Kim Stanley Robinson has created such amazing futures in his Mars books and others that it’s sometimes difficult to believe he doesn’t have a direct line to what comes next — a crystal broadband line, rather than a crystal ball. But as Robinson explains in this Big Idea, today’s present changes the future even for him, and for his latest and in many ways most ambitious novel, 2312.
KIM STANLEY ROBINSON:
My new novel 2312 began with an idea for a romance between a mercurial person and a saturnine person. Matching these two character types would make for quite an odd couple, I thought, and since all couples are odd, it seemed like the story might have wide appeal. That the two people should actually come from Mercury and Saturn is my kind of joke, in other words lame, but I like both those planets, and recent robotic space missions have given us a lot of new information about both of them.
However, having people call Mercury and Saturn their home requires some kind of solar system-spanning civilization. Thus the three-century time scale. This also put the story somewhere beyond the end of my Mars trilogy, and allowed me to return, not to that particular future history, but to that general story space: Humanity In the Solar System In the Next Few Centuries! I love that story space, one of the most exciting in all science fiction, so it was a pleasure to get back to it.
But so much about the future has changed since I last visited it. So much that I never believed possible is looking like it might happen anyway.But always in ways that to me seemed very unlike what all the other stories have been saying. I had a different vision of most of these startling new possibilities, and I found on reflection that I needed or wanted to retell the whole Matter of the Solar System.

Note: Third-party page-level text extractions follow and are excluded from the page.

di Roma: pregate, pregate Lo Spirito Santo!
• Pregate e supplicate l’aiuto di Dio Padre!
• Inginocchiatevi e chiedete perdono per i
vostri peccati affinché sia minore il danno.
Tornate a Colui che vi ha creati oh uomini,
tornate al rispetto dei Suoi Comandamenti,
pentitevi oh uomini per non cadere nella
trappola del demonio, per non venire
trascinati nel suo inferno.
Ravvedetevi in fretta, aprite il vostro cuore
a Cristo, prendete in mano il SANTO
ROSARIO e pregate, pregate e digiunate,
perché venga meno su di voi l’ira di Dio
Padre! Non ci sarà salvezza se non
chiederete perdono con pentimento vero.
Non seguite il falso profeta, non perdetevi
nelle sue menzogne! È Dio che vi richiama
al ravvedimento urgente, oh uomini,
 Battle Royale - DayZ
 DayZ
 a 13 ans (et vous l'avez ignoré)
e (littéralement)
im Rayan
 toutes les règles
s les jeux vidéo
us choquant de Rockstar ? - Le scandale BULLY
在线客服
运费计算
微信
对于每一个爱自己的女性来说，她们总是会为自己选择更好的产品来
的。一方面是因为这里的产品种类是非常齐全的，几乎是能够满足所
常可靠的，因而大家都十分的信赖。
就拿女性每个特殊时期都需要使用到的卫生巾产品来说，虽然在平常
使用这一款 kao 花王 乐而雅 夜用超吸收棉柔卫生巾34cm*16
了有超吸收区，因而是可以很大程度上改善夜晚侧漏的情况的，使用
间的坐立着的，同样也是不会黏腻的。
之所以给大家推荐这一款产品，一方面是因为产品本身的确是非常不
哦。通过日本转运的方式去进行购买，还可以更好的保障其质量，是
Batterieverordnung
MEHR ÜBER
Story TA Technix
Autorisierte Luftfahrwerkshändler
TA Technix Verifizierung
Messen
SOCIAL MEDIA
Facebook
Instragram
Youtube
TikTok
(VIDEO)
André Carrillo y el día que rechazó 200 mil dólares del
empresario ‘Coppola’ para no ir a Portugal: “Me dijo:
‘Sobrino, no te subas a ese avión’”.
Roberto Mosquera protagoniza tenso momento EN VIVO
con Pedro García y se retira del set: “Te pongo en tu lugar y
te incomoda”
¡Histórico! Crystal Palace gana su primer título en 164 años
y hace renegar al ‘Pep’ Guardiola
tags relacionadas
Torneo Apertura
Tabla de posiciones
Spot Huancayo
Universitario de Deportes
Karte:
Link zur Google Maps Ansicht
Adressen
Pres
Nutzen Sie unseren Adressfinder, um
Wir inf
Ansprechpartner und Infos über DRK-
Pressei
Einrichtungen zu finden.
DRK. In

That was fine, but also problematic. The big stories are hard to tell; you need special tricks, often lifted directly from Sir Walter Scott. I was forced to use the Kitchen Sink Theory of Novel Construction—again, of course—indeed, more than ever—but it was necessary, because the future is going to be a wild place, a recombinant multiplicity of clashing elements, a real mess. To do justice to realism these days, the kitchen sink is really nowhere near the end of what needs to get tossed into the mix.
So: terraforming (on purpose or not); living in space; genetic modifications in all living things; brain implants; artificial intelligences; gender manipulations; space travel; longevity treatments; big sea level rise on a hot sad old Earth; new forms of economics and governance. Sex, politics, art, revolution; and always, no matter what, human subjectivity. Our streams of consciousness. Because we read fiction to experience telepathy; we want to get inside other minds, and hear how other people think.
So my original two characters still carry this story, they struggle in their strange new world, making their way as best they can. In their travels they see the solar system from the Vulcanoids to Pluto; they body-surf the rings of Saturn, deal with some desperate moments on Mercury’s brightside, and cope with the icy dangers of frozen Venus. The plots they are caught up in are an important part of the history of their time, and just as messy and dangerous as history always is. And the romance’s end has a (spoiler alert!) surprise setting.
Writing 2312 was great fun. I got a lot of gentle but electrifying help from my editor, Tim Holman. His combination of stimulus and aid made a huge difference to the book, in both conception and execution, and I am grateful to him. Thanks Tim! And it’s been a pleasure watching his whole team at Orbit produce and promote the book, I’m happy to be part of such a high-powered team. I’m also grateful to all the people who helped me with various aspects of the book, from Chris McKay and his colleagues at NASA/Ames, to Pamela Mellon and all my other friends at UC San Diego, and all the rest who helped me (see acknowledgments at the back of the book).
I was also inspired by the performance art of Marina Abramovic, the landscape art of Andy Goldsworthy, and the novel technique of John Dos Passos. Goldsworthy and Abramovic have become simply genres in my future world, their names common nouns for what lots of artists do. I think that will happen. And it took the model of Dos Passos’ great USA trilogy to suggest to me the best form that could be used to portray a complicated culture in a novel. John Brunner used Dos Passos’ format for his Stand On Zanzibar quartet, and now I can see why; it’s not only useful, it’s lively. I hope readers will feel that way about 2312, and if so I will be happy, and grateful, because it’s the readers of a book who bring it to life.